Kris was dressed in a shirt and tie, which seemed like an aggressive choice of outfit given the hyper casual coffee shop setting. But midway through the show he explained that his partner’s father had died a couple of weeks ago, and this has been his outfit. The best way to honor the dead, he hypothesized, is to wear their clothes. I think there’s something beautiful to that. But everyone I’ve known who has died has been much smaller than me. I wondered for a long while after he said it if there was a metaphor there - some sense that I couldn’t shoulder their legacies even if I wanted to. Or maybe I just need to make larger friends.
This writing project has been, and continues to be, my favorite thing I have ever done creatively. But at times I’ve gotten impatient that the audience doesn’t grow as quickly as I’d like, or that sometimes things I write aren’t embraced quite like I’d like them to be.
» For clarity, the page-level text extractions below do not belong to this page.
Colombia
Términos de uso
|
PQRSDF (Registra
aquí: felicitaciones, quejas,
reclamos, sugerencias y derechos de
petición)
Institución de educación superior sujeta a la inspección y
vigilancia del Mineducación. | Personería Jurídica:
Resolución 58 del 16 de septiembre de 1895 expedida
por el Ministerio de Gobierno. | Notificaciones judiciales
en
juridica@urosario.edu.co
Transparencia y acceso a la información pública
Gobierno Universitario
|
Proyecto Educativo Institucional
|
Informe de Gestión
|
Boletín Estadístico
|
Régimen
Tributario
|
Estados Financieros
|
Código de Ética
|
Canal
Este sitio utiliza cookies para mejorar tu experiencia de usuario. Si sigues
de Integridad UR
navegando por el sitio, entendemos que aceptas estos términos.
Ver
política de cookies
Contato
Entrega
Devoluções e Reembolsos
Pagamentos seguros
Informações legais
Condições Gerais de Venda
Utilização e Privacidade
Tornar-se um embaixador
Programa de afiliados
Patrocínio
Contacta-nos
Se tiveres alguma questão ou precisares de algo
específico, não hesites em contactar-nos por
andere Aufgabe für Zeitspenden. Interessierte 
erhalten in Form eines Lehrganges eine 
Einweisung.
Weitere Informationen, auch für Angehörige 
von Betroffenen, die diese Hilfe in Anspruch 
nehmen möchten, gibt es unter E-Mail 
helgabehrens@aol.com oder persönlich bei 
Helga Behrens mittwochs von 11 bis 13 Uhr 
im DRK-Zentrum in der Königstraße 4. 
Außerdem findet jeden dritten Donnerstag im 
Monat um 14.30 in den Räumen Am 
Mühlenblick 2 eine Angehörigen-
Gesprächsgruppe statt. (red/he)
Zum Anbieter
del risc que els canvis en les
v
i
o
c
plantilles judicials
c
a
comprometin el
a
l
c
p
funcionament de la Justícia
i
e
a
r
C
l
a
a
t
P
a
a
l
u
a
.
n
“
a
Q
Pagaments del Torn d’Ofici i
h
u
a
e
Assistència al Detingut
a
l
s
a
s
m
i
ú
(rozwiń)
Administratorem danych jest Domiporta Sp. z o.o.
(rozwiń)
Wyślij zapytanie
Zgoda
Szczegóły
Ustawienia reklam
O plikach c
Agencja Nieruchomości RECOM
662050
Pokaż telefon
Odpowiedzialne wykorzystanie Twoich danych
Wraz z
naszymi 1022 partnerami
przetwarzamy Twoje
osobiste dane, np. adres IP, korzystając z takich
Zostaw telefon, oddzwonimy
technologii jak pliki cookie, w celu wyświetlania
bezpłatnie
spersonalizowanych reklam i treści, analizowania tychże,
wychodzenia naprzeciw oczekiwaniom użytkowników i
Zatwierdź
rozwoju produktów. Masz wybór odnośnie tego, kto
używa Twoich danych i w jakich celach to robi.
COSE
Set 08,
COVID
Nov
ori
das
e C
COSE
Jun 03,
But these two nights I was struck hard by something. We saw four different artists in total - Emily Triggs opened for Bobby and their band last night, and Ella Jean Haggis enthralled while opening for Kris tonight, then accompanied him through his set. All four are incredibly talented, providing countless combined moments of awe that people can do what they do, and can think to express themselves like they do. Besides that, what they all have in common is that they were all playing in front of far too few people. Tiny fractions of the audiences they deserve. And while that has to frustrate them all on some level, you would certainly never guess it from watching them. They’ve worked endlessly to achieve their mastery, and they just showed it off to whoever happened to be there to see it. They did it, I imagine, because they couldn’t imagine not doing it. And they do what they need to do - from Bobby deciding to be a classic country crooner while growing up in Montreal to Kris opening his set singing German verses from his family bible while holding a puppet’s head - without a lot of regard for what will best grow their audience. It perhaps not what I was supposed to be inspired by coming out of these shows, but I find myself there anyway.